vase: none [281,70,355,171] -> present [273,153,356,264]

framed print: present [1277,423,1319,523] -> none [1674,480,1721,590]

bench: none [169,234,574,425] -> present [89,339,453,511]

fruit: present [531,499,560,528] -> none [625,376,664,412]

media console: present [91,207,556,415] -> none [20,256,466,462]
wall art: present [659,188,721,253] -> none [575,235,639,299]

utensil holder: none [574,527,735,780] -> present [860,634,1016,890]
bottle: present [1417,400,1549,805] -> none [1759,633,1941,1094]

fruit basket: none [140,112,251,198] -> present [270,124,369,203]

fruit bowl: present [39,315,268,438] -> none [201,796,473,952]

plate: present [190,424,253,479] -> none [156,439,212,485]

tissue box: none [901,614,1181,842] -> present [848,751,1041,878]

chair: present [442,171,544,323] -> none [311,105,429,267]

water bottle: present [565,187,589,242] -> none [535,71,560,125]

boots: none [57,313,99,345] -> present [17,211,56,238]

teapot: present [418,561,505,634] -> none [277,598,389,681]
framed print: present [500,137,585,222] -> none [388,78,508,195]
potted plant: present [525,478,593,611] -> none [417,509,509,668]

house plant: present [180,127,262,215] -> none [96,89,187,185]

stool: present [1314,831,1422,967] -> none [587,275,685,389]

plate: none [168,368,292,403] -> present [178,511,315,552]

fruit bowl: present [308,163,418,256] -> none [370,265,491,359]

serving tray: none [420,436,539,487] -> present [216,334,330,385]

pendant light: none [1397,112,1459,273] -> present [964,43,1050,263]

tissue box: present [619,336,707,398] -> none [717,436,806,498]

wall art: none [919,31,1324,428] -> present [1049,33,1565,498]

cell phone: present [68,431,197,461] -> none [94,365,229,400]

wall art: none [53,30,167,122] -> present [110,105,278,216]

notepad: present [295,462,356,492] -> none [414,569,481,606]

★ ★ ★ ★

# Required action
Lines holding the string "fruit" in the records above must be counted; give the number alone.

# Exercise solution
4